Here is an example of a list that includes domains and IPv4:
https://malware-filter.gitlab.io/malware-filter/phishing-filter.txt
I will do more testing and verification in the next day or so.Edit & Update: https://malware-filter.gitlab.io/malware-filter/phishing-filter-agh.txt is their adblock style. After switching to this list, the IPs are extracted. All is well now.
-
This post is deleted! -
@andrebrait I began a solution for automated test coverage of pfBlockerNG's DNSBL and IP list consolidation. The setup is a little involved and undocumented. I'll flush some documentation for it over the next few days. It is on github at babilon/pfblockerng-tests. I'm now able to trivially run a suite of tests against changes to pfBlockerNG.
-
@andrebrait Functionally, everything appears well. I noticed these duplicate calls to shell functions:
diff --git a/net/pfSense-pkg-pfBlockerNG-devel/files/usr/local/pkg/pfblockerng/pfblockerng.inc b/net/pfSense-pkg-pfBlockerNG-devel/files/usr/local/pkg/pfblockerng/pfblockerng.inc index df3dc385c5f2..03e9990d64cd 100644 --- a/net/pfSense-pkg-pfBlockerNG-devel/files/usr/local/pkg/pfblockerng/pfblockerng.inc +++ b/net/pfSense-pkg-pfBlockerNG-devel/files/usr/local/pkg/pfblockerng/pfblockerng.inc @@ -9119,8 +9119,6 @@ function sync_package_pfblockerng($cron='') { // Consolidate all exclusions exec("{$pfb['script']} dnsbl_py_assemble_exclusions_file unused unused unused {$elog}"); - exec("{$pfb['script']} dnsbl_py_assemble_redundants_file unused unused unused {$elog}"); - // Process Whitelists foreach ($postprocess_dnsbl as $header_esc) { @@ -9139,8 +9137,6 @@ function sync_package_pfblockerng($cron='') { exec("{$pfb['script']} dnsbl_py_remove_redundant {$header_esc} unused unused {$elog}"); } - exec("{$pfb['script']} dnsbl_py_cleanup_exclusions_file unused unused unused {$elog}"); - exec("{$pfb['script']} dnsbl_py_cleanup_redundants_file unused unused unused {$elog}"); } --
-
@totowentsouth the function names are slightly different. One set assembles/removes the master exclusions file and the other assembles/removed the master "might make other entries redundant" file.

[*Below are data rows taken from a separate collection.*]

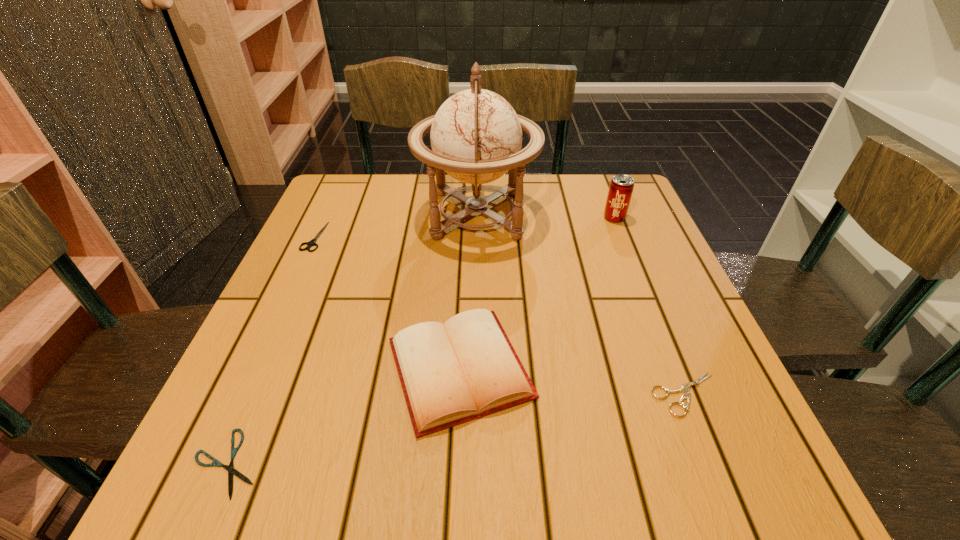
Image resolution: width=960 pixels, height=540 pixels. Find the location of `shears present at the right edge`. shears present at the right edge is located at coordinates (685, 388).

Identify the location of object present at the far left corner. (312, 242).

Where is `object located at the near left corner`? Image resolution: width=960 pixels, height=540 pixels. object located at the near left corner is located at coordinates (230, 468).

The image size is (960, 540). What are the coordinates of `object situated at the far right corner` in the screenshot? It's located at (621, 187).

Locate an element on the screen. The height and width of the screenshot is (540, 960). free space at the far edge of the desktop is located at coordinates (409, 213).

Identify the location of vacant space at the near edge of the desktop. The image size is (960, 540). (391, 465).

Find the location of `vacant space at the left edge`. vacant space at the left edge is located at coordinates (272, 342).

Where is `free space at the right edge of the desktop`? Image resolution: width=960 pixels, height=540 pixels. free space at the right edge of the desktop is located at coordinates (607, 252).

The width and height of the screenshot is (960, 540). In order to click on free spot at the far left corner of the desktop in this screenshot , I will do `click(328, 193)`.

Because EasyLists can also contain exclusions, in order to minimize the processed lists as much as possible, I've added a post-processing step to process all files and remove block entries that would be nullified by exclusions, as well as a step to remove redundant entries (e.g. mail.google.com becomes redundant if a wildcard rule for google.com exists).
The old logic already did that a bit, but in a different manner.
Or am I missing what you're referring to?
-
@andrebrait my bad on the duplication claim. I shoulda tried <shift># and I'd have seen the difference.
All is well. I retract my previous claims of issues. Sorry for any inconviences.
I've applied the latest to all my pfSense boxes BTW.